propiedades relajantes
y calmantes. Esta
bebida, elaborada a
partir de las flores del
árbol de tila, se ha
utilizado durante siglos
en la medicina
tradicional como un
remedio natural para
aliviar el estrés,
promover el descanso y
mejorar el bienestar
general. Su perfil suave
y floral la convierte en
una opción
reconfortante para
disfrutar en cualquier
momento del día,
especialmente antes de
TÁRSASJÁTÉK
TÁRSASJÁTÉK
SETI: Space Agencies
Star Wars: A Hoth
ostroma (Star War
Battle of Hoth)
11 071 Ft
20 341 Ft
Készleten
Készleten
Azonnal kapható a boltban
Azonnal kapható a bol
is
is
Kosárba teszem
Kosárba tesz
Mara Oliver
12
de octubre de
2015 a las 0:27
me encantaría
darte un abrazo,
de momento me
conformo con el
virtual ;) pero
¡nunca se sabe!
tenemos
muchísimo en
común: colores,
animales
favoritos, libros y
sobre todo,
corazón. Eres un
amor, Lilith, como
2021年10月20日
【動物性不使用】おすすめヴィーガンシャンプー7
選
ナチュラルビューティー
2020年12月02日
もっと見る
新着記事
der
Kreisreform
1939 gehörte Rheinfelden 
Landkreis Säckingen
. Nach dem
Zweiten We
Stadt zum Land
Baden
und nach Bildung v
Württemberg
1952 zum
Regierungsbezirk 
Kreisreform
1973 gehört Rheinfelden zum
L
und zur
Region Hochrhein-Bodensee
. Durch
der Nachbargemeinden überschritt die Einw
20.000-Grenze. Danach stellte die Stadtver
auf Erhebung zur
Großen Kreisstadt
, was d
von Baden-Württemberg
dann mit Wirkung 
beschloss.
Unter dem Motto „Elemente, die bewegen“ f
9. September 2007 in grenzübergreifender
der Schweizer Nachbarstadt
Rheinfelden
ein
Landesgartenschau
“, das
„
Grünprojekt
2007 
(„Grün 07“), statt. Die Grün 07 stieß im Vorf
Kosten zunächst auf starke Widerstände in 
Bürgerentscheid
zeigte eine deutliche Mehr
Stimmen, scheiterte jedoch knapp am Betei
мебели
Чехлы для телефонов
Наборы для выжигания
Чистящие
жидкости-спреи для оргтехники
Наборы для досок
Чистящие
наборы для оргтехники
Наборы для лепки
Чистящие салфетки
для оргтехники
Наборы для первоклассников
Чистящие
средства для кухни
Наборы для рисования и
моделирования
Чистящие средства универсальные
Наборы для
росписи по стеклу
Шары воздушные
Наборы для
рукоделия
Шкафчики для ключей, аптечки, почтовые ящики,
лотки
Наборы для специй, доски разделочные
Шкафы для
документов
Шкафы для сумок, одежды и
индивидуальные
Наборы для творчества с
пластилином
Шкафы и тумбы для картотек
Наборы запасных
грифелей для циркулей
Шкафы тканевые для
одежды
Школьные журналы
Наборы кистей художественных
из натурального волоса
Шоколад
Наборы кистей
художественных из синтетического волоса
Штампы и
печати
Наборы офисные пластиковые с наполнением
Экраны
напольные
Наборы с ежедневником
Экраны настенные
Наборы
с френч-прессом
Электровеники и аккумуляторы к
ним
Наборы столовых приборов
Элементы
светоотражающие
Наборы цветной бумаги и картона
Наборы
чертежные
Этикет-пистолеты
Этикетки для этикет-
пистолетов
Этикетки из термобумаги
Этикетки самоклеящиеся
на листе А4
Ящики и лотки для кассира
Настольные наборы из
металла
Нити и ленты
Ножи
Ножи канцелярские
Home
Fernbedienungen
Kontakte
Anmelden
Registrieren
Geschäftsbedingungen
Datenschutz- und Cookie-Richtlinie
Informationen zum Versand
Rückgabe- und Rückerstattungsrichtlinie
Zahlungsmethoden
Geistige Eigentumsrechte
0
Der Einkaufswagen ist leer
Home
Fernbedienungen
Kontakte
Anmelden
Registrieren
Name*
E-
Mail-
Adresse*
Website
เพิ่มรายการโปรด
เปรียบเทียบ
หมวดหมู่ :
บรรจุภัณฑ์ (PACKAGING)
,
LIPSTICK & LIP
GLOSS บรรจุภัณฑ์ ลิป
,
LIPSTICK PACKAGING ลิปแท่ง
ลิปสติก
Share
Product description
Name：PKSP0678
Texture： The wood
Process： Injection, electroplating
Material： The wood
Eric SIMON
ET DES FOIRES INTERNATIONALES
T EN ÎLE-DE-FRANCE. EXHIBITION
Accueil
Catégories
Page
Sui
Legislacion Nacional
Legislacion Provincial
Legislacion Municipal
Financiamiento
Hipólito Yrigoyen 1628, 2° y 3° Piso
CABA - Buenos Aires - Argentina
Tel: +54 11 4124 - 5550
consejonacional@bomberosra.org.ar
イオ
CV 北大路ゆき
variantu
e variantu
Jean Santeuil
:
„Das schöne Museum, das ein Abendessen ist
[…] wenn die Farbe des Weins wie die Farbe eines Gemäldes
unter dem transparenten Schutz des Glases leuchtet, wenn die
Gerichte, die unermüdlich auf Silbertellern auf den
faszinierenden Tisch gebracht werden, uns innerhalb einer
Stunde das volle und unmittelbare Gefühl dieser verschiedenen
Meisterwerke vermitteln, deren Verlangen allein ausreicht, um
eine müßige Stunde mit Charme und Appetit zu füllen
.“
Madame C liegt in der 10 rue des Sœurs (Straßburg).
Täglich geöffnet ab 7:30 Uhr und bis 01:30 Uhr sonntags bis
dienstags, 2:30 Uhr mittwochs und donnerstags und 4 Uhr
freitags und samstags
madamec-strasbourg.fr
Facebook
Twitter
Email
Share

□ □ □ □ □

* [Work task]: Copy each line of the listing that carries the word "оргтехники".

* [Exercise answer]:
жидкости-спреи для оргтехники
наборы для оргтехники
для оргтехники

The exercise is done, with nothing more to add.